I think tazers uses pulses. It's not a constant 10kV. It switches on and off just enough to get you to spasm, but not long enough to burn tissue and nerves.

Wires 1/8th of an inch in diameter should pass more than 10amps. A 9V battery should be close to 500mAh and could probably discharge close to an 1A of current at 9V for 10 minutes. It should be more than enough to kill someone if you can hook it up to a person so that it passes through the heart. This of course would be the tricky part.
 
28 Amps? Christ, 5 Amps generally starts to set you on fire internally. I would think about half an amp for say 5 seconds is usually enough to make it quite lethal.

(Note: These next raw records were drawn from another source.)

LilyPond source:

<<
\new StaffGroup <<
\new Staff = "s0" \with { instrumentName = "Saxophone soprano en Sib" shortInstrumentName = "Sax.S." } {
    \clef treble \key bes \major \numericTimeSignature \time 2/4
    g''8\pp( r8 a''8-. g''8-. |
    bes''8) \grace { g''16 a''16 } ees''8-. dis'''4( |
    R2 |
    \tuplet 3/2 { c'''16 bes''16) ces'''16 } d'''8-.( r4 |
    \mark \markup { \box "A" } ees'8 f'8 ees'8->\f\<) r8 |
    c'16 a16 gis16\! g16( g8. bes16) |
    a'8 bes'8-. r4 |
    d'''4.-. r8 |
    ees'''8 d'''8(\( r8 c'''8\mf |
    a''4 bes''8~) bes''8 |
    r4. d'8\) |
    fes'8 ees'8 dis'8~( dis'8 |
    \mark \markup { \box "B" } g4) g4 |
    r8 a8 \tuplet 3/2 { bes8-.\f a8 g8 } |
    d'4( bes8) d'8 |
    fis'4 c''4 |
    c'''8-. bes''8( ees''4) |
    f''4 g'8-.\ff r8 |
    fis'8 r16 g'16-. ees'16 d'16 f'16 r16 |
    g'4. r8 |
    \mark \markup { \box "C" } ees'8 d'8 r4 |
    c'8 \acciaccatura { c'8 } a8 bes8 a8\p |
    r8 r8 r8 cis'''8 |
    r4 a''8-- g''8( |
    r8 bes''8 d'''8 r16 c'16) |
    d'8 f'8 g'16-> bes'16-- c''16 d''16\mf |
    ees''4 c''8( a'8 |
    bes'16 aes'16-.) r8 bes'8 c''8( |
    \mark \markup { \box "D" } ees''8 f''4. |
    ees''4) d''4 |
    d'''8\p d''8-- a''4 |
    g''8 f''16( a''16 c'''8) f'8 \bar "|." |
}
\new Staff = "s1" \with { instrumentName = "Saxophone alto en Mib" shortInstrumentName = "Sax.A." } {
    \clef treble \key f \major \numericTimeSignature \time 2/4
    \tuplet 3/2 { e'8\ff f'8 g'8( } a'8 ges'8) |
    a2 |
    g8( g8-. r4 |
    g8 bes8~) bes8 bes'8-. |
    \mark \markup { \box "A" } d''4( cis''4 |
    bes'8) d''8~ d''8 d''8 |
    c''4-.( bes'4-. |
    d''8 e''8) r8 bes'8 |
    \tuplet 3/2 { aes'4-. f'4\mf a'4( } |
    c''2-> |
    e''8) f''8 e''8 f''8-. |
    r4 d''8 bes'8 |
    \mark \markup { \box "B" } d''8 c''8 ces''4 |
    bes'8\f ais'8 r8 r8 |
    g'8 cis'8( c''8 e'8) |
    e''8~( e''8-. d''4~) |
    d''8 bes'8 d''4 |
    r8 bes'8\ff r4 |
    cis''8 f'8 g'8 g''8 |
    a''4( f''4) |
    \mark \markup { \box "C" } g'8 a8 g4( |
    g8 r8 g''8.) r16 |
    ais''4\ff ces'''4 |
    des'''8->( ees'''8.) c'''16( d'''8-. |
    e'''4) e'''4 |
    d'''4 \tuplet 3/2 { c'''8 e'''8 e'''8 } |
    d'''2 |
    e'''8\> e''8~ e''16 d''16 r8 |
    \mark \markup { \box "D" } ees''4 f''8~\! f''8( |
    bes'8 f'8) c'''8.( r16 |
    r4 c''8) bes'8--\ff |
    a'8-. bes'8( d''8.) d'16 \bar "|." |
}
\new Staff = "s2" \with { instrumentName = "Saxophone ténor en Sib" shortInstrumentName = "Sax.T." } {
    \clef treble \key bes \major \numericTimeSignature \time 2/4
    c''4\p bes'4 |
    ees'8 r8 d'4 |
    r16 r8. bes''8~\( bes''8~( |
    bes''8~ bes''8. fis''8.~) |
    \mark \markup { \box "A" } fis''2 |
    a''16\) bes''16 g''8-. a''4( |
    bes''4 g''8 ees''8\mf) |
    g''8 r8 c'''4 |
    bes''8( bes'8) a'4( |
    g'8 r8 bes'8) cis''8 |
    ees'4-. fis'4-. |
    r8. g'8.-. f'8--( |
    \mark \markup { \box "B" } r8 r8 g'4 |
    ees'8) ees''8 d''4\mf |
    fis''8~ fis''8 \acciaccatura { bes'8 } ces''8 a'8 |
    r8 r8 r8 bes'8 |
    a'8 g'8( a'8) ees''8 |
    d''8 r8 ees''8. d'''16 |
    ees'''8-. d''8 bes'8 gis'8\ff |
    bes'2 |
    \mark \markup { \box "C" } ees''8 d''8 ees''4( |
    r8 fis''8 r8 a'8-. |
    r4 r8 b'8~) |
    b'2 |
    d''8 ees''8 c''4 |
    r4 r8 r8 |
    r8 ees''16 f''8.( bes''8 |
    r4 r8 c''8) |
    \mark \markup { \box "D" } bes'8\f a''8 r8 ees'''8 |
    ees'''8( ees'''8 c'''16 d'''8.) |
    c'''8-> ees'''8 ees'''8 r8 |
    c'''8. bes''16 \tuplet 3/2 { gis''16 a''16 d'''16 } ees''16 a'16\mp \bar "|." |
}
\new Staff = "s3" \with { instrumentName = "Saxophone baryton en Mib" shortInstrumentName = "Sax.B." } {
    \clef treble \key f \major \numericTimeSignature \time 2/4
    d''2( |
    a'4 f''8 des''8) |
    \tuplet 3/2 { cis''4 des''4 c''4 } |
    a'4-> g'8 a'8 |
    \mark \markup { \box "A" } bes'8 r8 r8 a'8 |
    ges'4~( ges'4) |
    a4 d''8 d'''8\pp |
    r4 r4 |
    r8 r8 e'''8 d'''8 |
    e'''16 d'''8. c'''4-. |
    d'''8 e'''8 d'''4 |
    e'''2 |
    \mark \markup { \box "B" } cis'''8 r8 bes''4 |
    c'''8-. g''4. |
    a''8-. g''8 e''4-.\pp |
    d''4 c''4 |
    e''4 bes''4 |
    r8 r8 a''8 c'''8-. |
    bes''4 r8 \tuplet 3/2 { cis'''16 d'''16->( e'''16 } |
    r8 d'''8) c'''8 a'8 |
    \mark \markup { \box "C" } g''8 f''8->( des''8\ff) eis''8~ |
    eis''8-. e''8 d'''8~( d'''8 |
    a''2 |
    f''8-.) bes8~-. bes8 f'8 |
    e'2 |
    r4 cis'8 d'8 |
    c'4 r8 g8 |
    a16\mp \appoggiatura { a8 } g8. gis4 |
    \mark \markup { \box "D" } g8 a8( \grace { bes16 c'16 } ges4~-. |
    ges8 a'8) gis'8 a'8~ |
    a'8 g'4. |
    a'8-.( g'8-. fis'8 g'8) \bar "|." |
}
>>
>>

Absolutely. I've taken 277V a few times, 440V once, and 240 once. Worst I've ever had was 110V drawing 2 amps. That one went through my finger, up my arm all the way to my shoulder and I thought my arm would never stop shaking, and I doubted the feeling would ever come back in it. The shock was no longer than a second, but the memory will last forever. It should have killed me. One of my bosses rested his entire arm across a live 440V AC crane hot rail. He immediately stiffened and that kicked the ladder out from under him. Instead of the fall killing him it saved his life. Another buddy of mine poked his hand under an old 440V starter to bypass the safeties and bump a motor and took a poke that lifted his legs out from underneath him dropping him on his ass. I admonished him, asking what were the odds of taking a poke if he'd simply put on his gloves. He said, "considerably less.":D We electricians are a crazy bunch. It's as dangerous as getting shot. There's no taking it back.